Pendanaan yang cukup agar berkelanjutan

Sebelumnya, Timmy tak pernah berpikir akan terjun ke dunia bisnis sosial. Apalagi masih terkesan sebagai hal yang baru untuk masyarakat Indonesia.

Namun, pengalamannya terlibat di berbagai kegiatan sosial ditambah fokus kuliahnya di jurusan ekonomilah yang membuatnya terdorong untuk berkecimpung di bisnis pendanaan kolaboratif. Menurut Timmy, sebuah program sosial harus didukung dengan nilai-nilai berbagi dan pendanaan yang cukup agar berkelanjutan.

Timmy mengaku, salah satu sumber inspirasinya adalah ayahnya yang kini berada di daerah pedalaman Sumatra Barat. Seolah tak kenal lelah, ayahnya yang dokter terus berjuang untuk meningkatkan taraf kesehatan masyarakat. Menariknya lagi, jasa pengobatan yang diberikan hanya dibayar dengan buah.

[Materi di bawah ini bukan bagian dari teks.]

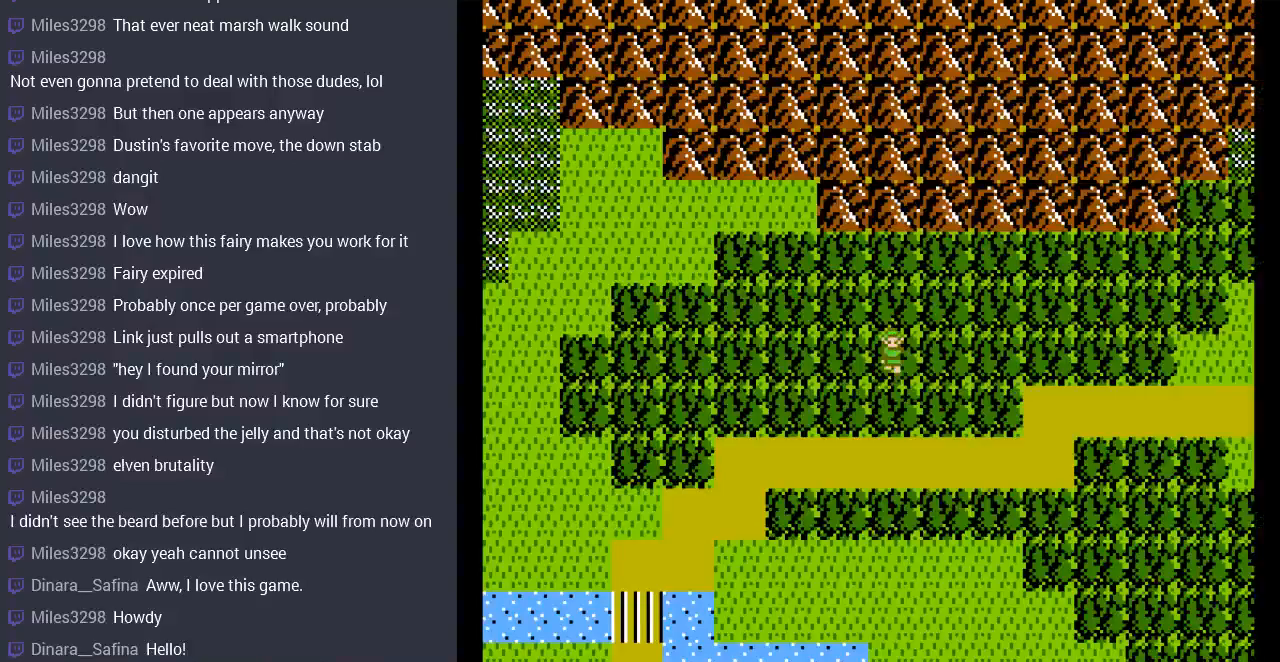
{"buttons": ["DPAD_RIGHT"], "events": [[100, "DPAD_DOWN", "down"], [367, "DPAD_DOWN", "up"], [400, "DPAD_RIGHT", "down"]]}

Padahal, jika bisa memilih, ayahnya bisa saja bekerja di Jakarta dengan berbagai fasilitas yang didapatkan. “Dari situ saya mulai memahami nilai sosial dan bertekad untuk terus memberikan manfaat kepada orang lain,” jelas Timmy.

Jiwa sosial Timmy semakin menguat ketika memasuki dunia perkuliahan. Maklum, ia termasuk mahasiswa yang aktif. Tidak jarang ia melakukan kunjungan ke wilayah-wilayah pedalaman untuk mengamati kehidupan sosial warga setempat.

Menurutnya, selama ini banyak orang yang melihat permasalahan sosial dari kejauhan sehingga tidak dapat mengamati secara langsung faktor-faktor kemiskinan yang ada. Dengan sering berkunjung, maka akan ada panggilan untuk terlibat dan berkontribusi.

Setelah lulus kuliah, Timmy memantapkan diri untuk menggeluti bisnis sosial. Di saat kebanyakan rekannya memilih untuk berkecimpung dalam dunia korporat yang dinilai lebih bergengsi, Timmy dengan tegas tetap ingin membuat perubahan lewat NGO untuk mendukung berbagai program sosial.

“Tantangannya, kerja di lembaga nonprofit biasanya dianggap kelas dua,” ungkap Timmy.

Hal terpenting bagi pemuda berusia 25 tahun tersebut adalah bekerja dengan memberikan dampak sosial dan tetap menunjukkan profesionalisme. Berawal dari sinilah Timmy membentuk Kitabisa.